■ The task:
Copy nothing but the lines below running from the line containing "left eye: (779, 556)" through the line containing "right knee: (1317, 820)", both end lines included.

■ Records to process:
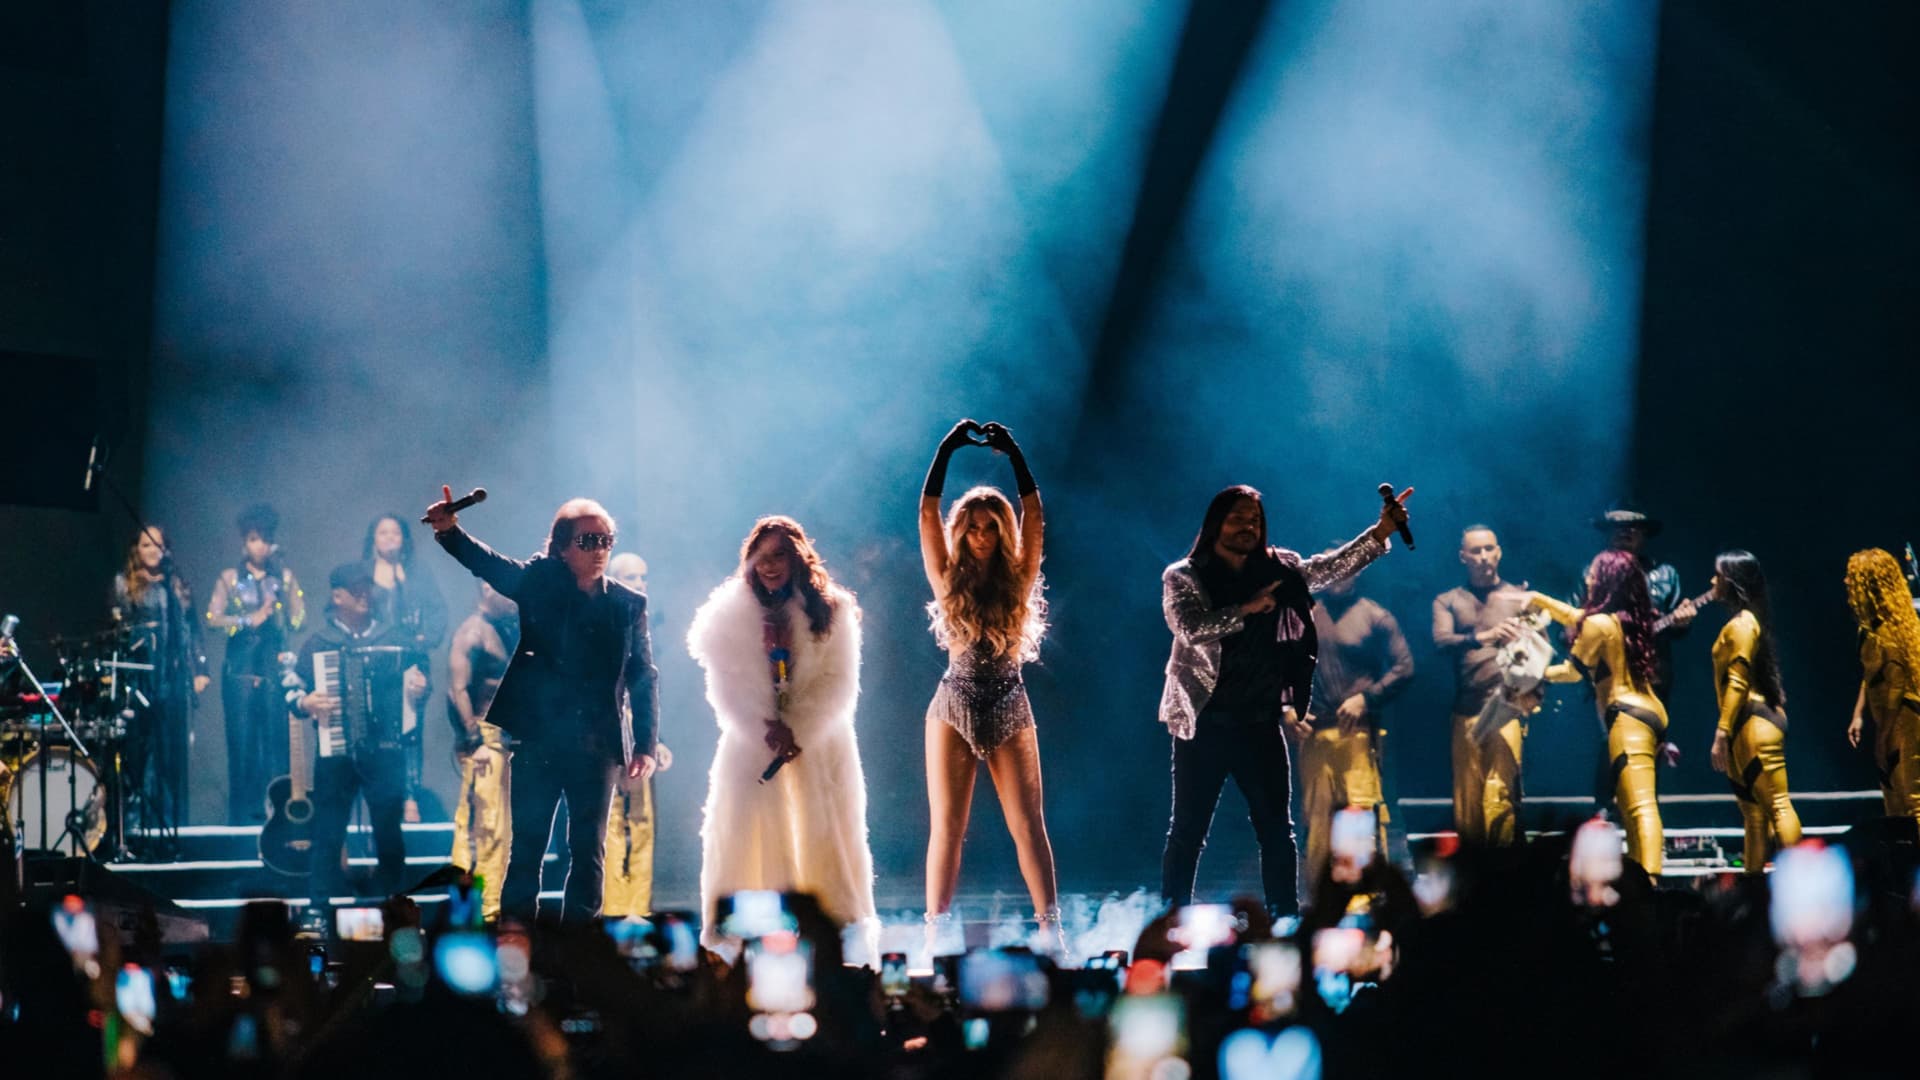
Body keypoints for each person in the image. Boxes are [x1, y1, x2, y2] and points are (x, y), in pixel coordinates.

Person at [1158, 483, 1410, 917]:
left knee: (1277, 831)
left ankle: (1285, 920)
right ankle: (1171, 921)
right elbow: (1190, 628)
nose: (1248, 527)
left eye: (1254, 520)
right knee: (1187, 832)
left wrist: (1381, 532)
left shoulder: (1280, 567)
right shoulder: (1184, 575)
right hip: (1204, 722)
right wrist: (1247, 609)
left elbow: (1328, 569)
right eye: (1238, 518)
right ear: (1216, 523)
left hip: (1259, 722)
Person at [426, 492, 659, 923]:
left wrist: (644, 743)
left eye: (606, 540)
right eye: (588, 541)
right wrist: (449, 532)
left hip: (597, 745)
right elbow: (491, 566)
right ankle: (518, 939)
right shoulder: (540, 583)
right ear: (562, 547)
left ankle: (578, 943)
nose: (600, 550)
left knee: (588, 849)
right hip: (540, 741)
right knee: (527, 847)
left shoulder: (628, 604)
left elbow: (642, 674)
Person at [689, 517, 876, 953]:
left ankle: (833, 928)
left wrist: (798, 730)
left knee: (825, 831)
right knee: (746, 832)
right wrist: (764, 727)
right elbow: (725, 681)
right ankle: (740, 934)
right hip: (751, 741)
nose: (770, 566)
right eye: (762, 557)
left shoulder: (833, 610)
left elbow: (839, 680)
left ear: (797, 559)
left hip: (820, 740)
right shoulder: (728, 615)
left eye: (779, 556)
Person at [918, 420, 1059, 949]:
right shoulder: (945, 576)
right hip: (953, 701)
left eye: (990, 527)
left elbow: (1035, 516)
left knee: (1028, 825)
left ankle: (1051, 932)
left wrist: (1015, 453)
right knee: (947, 828)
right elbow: (927, 515)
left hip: (1008, 701)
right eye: (973, 526)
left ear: (1002, 531)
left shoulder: (1019, 578)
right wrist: (946, 449)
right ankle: (934, 936)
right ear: (962, 531)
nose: (980, 535)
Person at [283, 563, 427, 918]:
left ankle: (395, 906)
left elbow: (420, 676)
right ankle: (318, 908)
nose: (365, 595)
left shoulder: (395, 638)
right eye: (356, 589)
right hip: (337, 753)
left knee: (388, 832)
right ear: (338, 596)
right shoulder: (319, 643)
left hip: (385, 752)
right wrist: (306, 702)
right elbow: (290, 689)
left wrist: (420, 686)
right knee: (328, 832)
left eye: (367, 588)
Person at [1529, 550, 1670, 873]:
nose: (1589, 578)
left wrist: (1532, 674)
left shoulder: (1600, 624)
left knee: (1640, 807)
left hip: (1627, 717)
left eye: (1595, 573)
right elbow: (1576, 616)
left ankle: (1649, 879)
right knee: (1632, 805)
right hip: (1649, 712)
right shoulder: (1629, 619)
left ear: (1607, 579)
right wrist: (1538, 599)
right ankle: (1641, 874)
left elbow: (1572, 672)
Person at [1299, 573, 1412, 893]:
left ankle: (1360, 898)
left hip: (1358, 734)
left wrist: (1367, 698)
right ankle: (1320, 898)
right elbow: (1277, 664)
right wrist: (1287, 707)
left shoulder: (1374, 615)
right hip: (1314, 735)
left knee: (1356, 815)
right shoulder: (1304, 616)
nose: (1339, 577)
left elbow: (1404, 666)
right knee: (1317, 820)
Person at [1430, 525, 1535, 845]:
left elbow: (1542, 654)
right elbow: (1441, 640)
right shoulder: (1449, 600)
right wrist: (1486, 636)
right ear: (1463, 556)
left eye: (1489, 549)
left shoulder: (1520, 597)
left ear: (1499, 552)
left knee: (1500, 795)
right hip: (1466, 710)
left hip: (1505, 709)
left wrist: (1534, 697)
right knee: (1468, 801)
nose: (1483, 556)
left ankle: (1503, 867)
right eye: (1475, 551)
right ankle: (1473, 869)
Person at [108, 526, 211, 840]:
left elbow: (191, 628)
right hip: (139, 677)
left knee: (170, 753)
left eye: (158, 544)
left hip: (172, 678)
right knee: (139, 751)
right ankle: (135, 824)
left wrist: (199, 669)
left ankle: (170, 822)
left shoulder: (176, 585)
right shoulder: (124, 584)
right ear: (136, 549)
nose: (153, 550)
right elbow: (118, 632)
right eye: (146, 544)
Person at [206, 504, 305, 823]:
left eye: (265, 539)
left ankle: (279, 815)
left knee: (277, 743)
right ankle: (241, 817)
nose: (259, 546)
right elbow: (213, 620)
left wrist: (290, 599)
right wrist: (249, 619)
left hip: (274, 670)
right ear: (243, 543)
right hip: (240, 672)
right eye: (253, 539)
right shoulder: (229, 578)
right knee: (243, 745)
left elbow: (299, 621)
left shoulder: (283, 577)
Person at [1704, 551, 1801, 873]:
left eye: (1718, 575)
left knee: (1777, 805)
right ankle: (1754, 885)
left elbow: (1738, 679)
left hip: (1752, 722)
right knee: (1754, 815)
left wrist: (1722, 731)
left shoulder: (1743, 624)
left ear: (1732, 582)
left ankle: (1801, 878)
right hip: (1746, 724)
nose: (1712, 581)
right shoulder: (1743, 622)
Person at [362, 513, 449, 822]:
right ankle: (376, 799)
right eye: (382, 532)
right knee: (372, 731)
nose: (389, 538)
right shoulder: (363, 573)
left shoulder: (416, 573)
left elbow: (438, 611)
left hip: (410, 661)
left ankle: (410, 797)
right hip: (371, 664)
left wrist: (425, 639)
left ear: (404, 540)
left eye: (395, 533)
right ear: (373, 539)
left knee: (409, 728)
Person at [603, 551, 669, 918]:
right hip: (607, 731)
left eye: (643, 577)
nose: (640, 584)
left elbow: (645, 689)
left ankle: (638, 906)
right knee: (611, 818)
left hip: (636, 731)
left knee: (642, 820)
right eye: (631, 577)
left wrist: (654, 740)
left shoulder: (640, 623)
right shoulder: (603, 621)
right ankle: (614, 905)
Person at [447, 580, 518, 920]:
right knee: (482, 827)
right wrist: (473, 739)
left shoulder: (506, 630)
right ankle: (478, 911)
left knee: (498, 828)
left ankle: (490, 906)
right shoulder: (472, 633)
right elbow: (457, 689)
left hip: (505, 739)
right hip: (484, 740)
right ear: (487, 589)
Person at [1844, 548, 1920, 824]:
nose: (1846, 582)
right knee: (1894, 794)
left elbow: (1896, 684)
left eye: (1853, 578)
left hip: (1905, 719)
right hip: (1891, 720)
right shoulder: (1871, 629)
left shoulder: (1889, 632)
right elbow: (1872, 675)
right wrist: (1858, 714)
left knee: (1913, 798)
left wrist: (1884, 735)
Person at [1591, 504, 1696, 701]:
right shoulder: (1590, 574)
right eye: (1618, 526)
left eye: (1633, 527)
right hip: (1604, 675)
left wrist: (1682, 623)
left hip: (1651, 674)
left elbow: (1677, 628)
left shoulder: (1665, 574)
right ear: (1608, 533)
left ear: (1644, 533)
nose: (1625, 532)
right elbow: (1569, 626)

■ Problem solution:
left eye: (779, 556)
Person at [918, 420, 1059, 949]:
right shoulder: (945, 576)
right hip: (953, 701)
left eye: (990, 527)
left elbow: (1035, 516)
left knee: (1028, 825)
left ankle: (1051, 932)
left wrist: (1015, 453)
right knee: (947, 828)
right elbow: (927, 515)
left hip: (1008, 701)
right eye: (973, 526)
left ear: (1002, 531)
left shoulder: (1019, 578)
right wrist: (946, 449)
right ankle: (934, 936)
right ear: (962, 531)
nose: (980, 535)
Person at [283, 563, 427, 918]:
left ankle: (395, 906)
left elbow: (420, 676)
right ankle: (318, 908)
nose: (365, 595)
left shoulder: (395, 638)
right eye: (356, 589)
right hip: (337, 753)
left knee: (388, 832)
right ear: (338, 596)
right shoulder: (319, 643)
left hip: (385, 752)
right wrist: (306, 702)
right elbow: (290, 689)
left wrist: (420, 686)
right knee: (328, 832)
left eye: (367, 588)
Person at [1529, 550, 1670, 873]:
nose: (1589, 578)
left wrist: (1532, 674)
left shoulder: (1600, 624)
left knee: (1640, 807)
left hip: (1627, 717)
left eye: (1595, 573)
right elbow: (1576, 616)
left ankle: (1649, 879)
right knee: (1632, 805)
right hip: (1649, 712)
right shoulder: (1629, 619)
left ear: (1607, 579)
right wrist: (1538, 599)
right ankle: (1641, 874)
left elbow: (1572, 672)
Person at [1299, 573, 1412, 893]:
left ankle: (1360, 898)
left hip: (1358, 734)
left wrist: (1367, 698)
right ankle: (1320, 898)
right elbow: (1277, 664)
right wrist: (1287, 707)
left shoulder: (1374, 615)
right hip: (1314, 735)
left knee: (1356, 815)
right shoulder: (1304, 616)
nose: (1339, 577)
left elbow: (1404, 666)
right knee: (1317, 820)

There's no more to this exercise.